#Caching vs. backend state

1 messages · Page 1 of 1 (latest)

fickle hound
#

I am building a simple video transcription pipeline using Dagger. Part of that is fetching the list of files from an Backblaze B2 bucket (like S3) using a container that has the b2 command line tool to get the list of files in the bucket. I then capture the STDOUT of the container as a string with client.Container()...Stdout(ctx).

The first invocation of my program returns the list of files as expected. But when I make a change in the bucket (add or remove a file) and invoke the program a second time, it seems that Dagger returns the cached results from the previous run. I was expecting the container to run again and return a fresh list of files in the bucket.

Do I have a misunderstanding of the way Dagger behaves?
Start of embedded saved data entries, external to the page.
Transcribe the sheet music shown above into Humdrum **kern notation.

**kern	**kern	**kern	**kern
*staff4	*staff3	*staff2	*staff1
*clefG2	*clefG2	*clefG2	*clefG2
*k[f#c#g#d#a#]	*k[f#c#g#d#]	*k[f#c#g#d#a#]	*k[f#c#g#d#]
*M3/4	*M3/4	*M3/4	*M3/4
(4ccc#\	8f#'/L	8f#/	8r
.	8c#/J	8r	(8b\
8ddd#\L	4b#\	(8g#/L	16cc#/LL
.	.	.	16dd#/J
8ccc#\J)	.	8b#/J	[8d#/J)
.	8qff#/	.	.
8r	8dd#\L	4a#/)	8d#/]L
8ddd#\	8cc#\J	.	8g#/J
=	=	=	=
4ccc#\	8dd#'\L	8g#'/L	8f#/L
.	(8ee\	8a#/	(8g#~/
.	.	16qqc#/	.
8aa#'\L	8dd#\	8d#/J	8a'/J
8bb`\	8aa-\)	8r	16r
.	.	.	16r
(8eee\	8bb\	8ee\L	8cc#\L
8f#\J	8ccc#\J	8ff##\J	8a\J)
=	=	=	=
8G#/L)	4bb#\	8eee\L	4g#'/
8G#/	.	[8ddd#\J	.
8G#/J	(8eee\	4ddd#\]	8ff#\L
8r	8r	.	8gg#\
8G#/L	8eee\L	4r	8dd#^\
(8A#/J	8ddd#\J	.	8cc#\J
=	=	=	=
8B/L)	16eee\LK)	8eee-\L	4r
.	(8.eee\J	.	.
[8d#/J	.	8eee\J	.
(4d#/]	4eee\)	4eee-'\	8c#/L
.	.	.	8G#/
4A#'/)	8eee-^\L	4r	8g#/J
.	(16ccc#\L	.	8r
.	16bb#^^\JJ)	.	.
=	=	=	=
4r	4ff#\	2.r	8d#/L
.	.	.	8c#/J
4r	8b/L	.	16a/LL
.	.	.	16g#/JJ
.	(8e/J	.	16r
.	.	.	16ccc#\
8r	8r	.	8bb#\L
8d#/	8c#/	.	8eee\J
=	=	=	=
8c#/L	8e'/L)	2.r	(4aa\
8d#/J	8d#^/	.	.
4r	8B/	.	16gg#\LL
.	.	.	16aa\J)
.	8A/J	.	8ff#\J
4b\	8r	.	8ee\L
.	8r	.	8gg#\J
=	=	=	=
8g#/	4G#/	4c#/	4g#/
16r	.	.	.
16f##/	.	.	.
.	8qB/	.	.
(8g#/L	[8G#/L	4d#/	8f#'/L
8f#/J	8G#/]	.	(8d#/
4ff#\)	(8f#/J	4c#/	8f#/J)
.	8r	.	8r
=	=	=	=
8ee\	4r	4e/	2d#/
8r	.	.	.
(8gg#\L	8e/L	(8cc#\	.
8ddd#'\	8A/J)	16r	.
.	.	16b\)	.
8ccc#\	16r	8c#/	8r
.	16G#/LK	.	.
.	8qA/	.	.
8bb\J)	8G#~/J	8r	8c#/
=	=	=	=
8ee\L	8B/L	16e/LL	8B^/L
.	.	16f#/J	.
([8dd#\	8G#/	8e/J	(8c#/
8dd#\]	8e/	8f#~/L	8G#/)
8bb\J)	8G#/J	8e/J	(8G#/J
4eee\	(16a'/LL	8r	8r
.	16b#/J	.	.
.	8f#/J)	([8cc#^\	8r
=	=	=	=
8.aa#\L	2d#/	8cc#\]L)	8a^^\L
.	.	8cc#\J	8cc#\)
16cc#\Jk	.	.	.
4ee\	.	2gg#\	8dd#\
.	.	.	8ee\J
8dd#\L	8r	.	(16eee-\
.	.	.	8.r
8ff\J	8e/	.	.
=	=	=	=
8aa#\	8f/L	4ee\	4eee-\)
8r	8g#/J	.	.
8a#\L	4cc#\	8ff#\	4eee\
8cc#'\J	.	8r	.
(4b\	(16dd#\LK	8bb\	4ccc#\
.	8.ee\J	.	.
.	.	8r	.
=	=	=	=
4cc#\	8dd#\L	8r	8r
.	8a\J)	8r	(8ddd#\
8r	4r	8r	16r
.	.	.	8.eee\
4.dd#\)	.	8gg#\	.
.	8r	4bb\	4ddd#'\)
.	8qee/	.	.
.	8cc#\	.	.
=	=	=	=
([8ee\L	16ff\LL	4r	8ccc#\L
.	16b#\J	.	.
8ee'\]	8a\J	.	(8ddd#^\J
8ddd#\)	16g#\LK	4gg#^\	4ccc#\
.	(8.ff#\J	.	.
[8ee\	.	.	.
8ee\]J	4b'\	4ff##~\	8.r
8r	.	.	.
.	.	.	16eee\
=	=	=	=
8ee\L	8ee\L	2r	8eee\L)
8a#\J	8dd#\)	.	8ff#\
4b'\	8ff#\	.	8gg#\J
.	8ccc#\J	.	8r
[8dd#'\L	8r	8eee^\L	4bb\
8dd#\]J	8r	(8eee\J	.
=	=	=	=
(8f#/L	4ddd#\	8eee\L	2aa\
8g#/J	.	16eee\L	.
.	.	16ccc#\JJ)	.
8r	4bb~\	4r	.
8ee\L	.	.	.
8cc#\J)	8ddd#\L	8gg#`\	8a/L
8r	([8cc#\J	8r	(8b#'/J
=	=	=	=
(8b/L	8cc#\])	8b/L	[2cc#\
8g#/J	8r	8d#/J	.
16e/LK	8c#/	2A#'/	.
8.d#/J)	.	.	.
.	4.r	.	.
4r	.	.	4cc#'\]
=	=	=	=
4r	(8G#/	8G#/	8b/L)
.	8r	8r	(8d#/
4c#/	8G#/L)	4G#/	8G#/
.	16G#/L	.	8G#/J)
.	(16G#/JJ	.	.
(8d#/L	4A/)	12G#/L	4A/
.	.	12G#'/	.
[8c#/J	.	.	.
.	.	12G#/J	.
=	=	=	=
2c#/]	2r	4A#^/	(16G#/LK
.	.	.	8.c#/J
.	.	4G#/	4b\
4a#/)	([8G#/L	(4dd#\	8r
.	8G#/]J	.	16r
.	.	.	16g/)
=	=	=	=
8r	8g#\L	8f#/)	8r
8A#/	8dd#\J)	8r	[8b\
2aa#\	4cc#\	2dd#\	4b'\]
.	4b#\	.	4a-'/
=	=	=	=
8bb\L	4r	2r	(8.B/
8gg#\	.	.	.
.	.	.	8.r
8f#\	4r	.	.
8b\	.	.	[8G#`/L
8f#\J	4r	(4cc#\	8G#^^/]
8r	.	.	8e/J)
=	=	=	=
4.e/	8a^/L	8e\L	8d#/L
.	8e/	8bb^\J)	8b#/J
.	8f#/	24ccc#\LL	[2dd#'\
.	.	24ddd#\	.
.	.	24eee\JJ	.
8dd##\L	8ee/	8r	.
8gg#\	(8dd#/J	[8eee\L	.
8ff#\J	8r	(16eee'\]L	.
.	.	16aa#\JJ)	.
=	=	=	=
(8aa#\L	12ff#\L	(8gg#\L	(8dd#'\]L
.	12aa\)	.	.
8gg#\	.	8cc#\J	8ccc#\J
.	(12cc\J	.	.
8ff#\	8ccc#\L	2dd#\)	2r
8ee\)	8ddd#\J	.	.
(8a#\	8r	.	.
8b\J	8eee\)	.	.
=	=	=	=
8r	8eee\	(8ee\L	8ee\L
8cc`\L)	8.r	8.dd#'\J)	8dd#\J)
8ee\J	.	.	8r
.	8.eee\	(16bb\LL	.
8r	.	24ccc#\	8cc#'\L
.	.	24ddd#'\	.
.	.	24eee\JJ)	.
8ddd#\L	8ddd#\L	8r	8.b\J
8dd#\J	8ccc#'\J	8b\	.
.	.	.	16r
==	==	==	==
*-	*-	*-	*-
What determines the cachability of a container run? In the end, Dagger does not have insight into the backend my container is connecting to?

A made a minimal example to demonstrate the issue at https://github.com/suhlig/spike-dagger-caching

fickle hound
cyan grotto
#

Hi @fickle hound , Dagger invalidates cache for an exec when one of its inputs changes… but only for inputs it knows about. In your case there is a “hidden” input which is the contents of that remote bucket. Dagger can’t know about that since it requires executing your container in the first place.

We plan on adding ways to customize cache invalidation, but for now the solution is to disable caching for that exec. You can do that with a technique called “cache busting”.